More recently I tried the band’s latest, Making It (2012). Informed by the romantic (but not artistic) breakup of Stew and Rodewald, this one was initially a bit harder to warm to. At first listen, I think I agreed with Noel Murray’s assessment that it was “overworked lyrically and underdeveloped musically.” I found myself asking, for instance, how many rhymes for the word “nurse” does one song (“Pretend”) really need? (The answer? Six—“hearse,” “worse,” “converse,” “terse,” “purse,” and “curse.” And that last is repeated five times, just for good measure.) Too much of the album seemed to bog down in that kind of nervous obsession, obscured by Stew’s gift for aphorism, and by an overabundance of four-bar phrases.

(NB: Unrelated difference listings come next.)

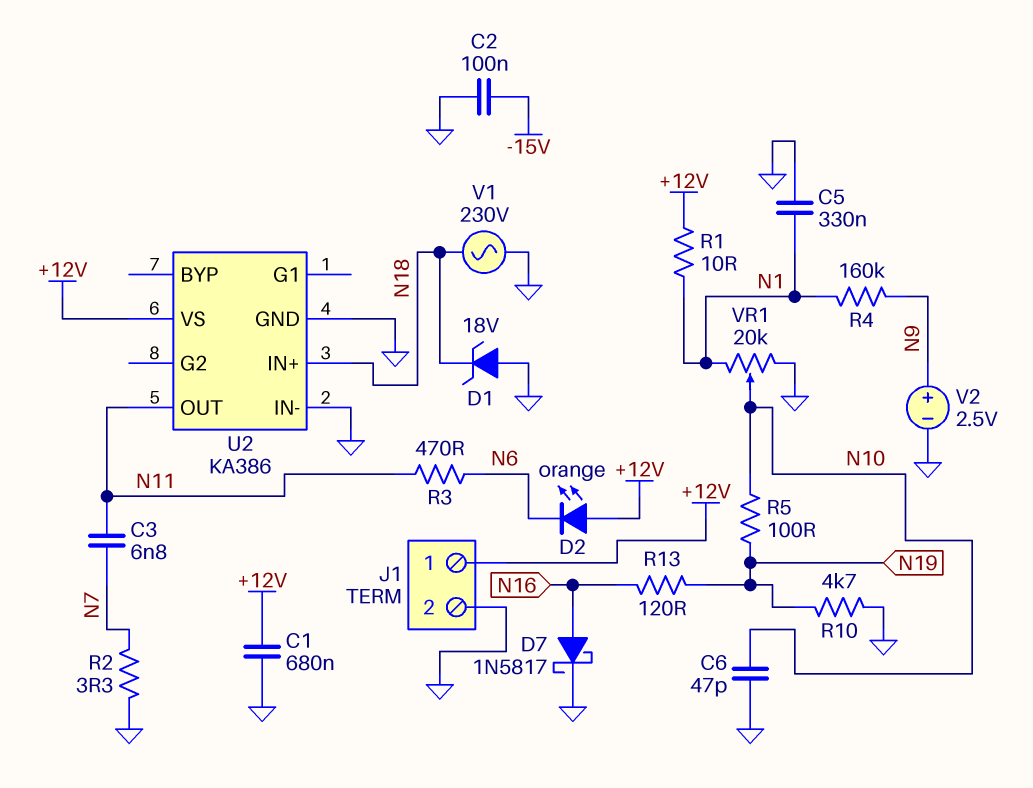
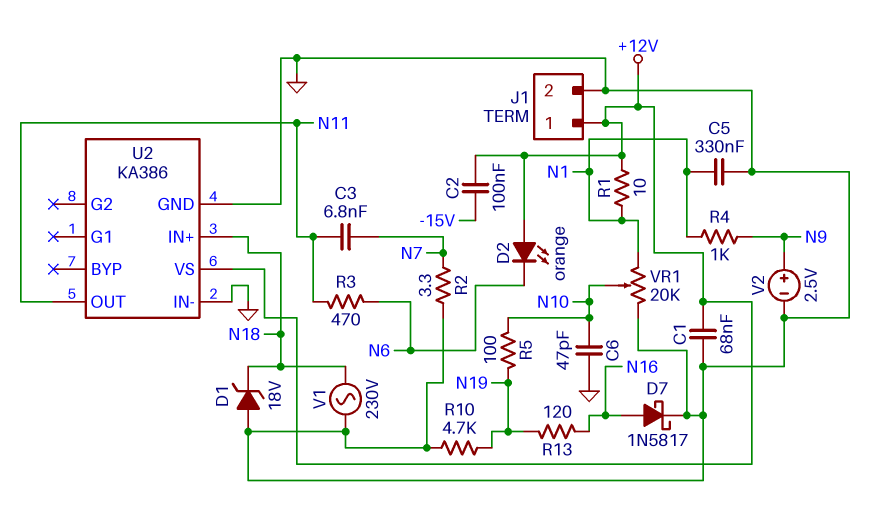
C1: 680nF (+12V, GND) -> 68nF (+12V, GND)
C2: 100nF (-15V, GND) -> 100nF (+12V, -15V)
R4: 160k (N1, N9) -> 1k (N1, N9)

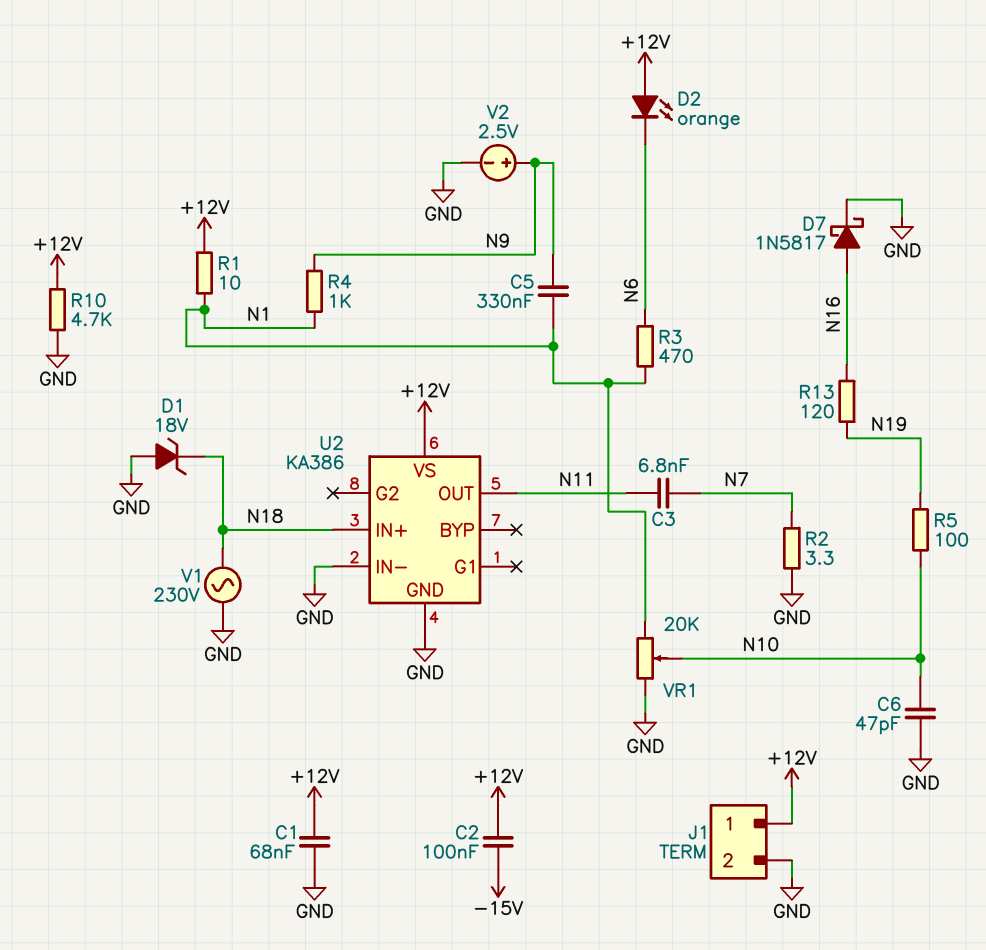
C5: 330nF (GND, N1) -> 330nF (N1, N9)
R3: 470 (N6, N11) -> 470 (N1, N6)
R10: 4.7k (GND, N19) -> 4.7k (+12V, GND)

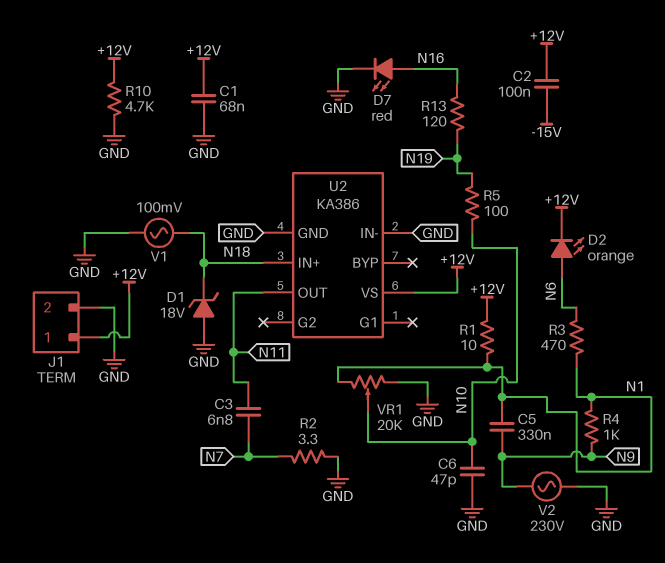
D2: LED orange (A +12V, K N6) -> LED orange (A N6, K +12V)
D7: schottky 1N5817 (A N16, K GND) -> LED red (A N16, K GND)
V1: AC 230V (GND, N18) -> AC 100mV (GND, N18)
V2: 2.5V (plus N9, minus GND) -> AC 230V (GND, N9)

And yet there was a rationale too. The case is made elsewhere in “Pretend,” when Stew sings of needing “a stupid song to pull me through, like a childhood dog when you had the flu.” It’s the logic of McCartney’s “Silly Love Songs” or Sting’s “De Do Do Do, De Da Da Da,” but in reverse—tilted toward misery, an attempt to purge a bad feeling by wallowing in it. While other themes are treated on this record—race (the acerbic “Black Men Ski”), drugs (“Speed,” which rivals Lou Reed’s “Heroin” in its evocation of what it’s like to be in the grip of chemically-induced self destruction), and culture (“Suzy Wong,” a stream-of-consciousness meditation on power and sexuality)—it is the backdrop of interpersonal crisis that gives Making It its bite, and, finally, its appeal. In the end, that title seems less as some critics have assumed—a comment on the broader success the band attained with Passing Strange (which in my opinion still has not gotten the attention it deserves)—and more a way of documenting the process of just surviving.
Survival depends on identity—and that’s probably the biggest theme in S&TNP’s work. But identity can be hard to forge. Stew is a Black guy who happens to be more comfortable as a rocker than as a hip-hop or R&B artist; on top of that he’s quirky as hell. Rodewald too seems committed to her own path; one can only imagine what it takes to stay in a band with an ex-lover, and to have your former relationship with him publicly analyzed in performance after performance. Together they are an interracial co-ed songwriting team; surely one of the more unlikely scenarios in the annals of art rock. Yet their writing is not merely a quest for uncompromising self-definition, but also for unconditional acceptance. Thus they brilliantly answer what I consider the primary challenge of underground rock: how to write music that people like without giving the impression that you want them to like it—even though, of course, you do?
We are entitled to wonder why a band that can pull off such a sophisticated trick as that has yet to attain the acclaim of contemporaries like the aforementioned Folds (or Spoon, or Radiohead, or Elliot Smith, or the Flaming Lips). In a culture that can momentarily break free of its past by electing a Black president, while devoting a significant portion of its national conversation to idiotic suspicions about his legitimacy, the answer may seem too obvious, and too familiar. The “Negro Problem” is really America’s problem—our inability, or unwillingness, to embrace the range of beauty of which we are capable.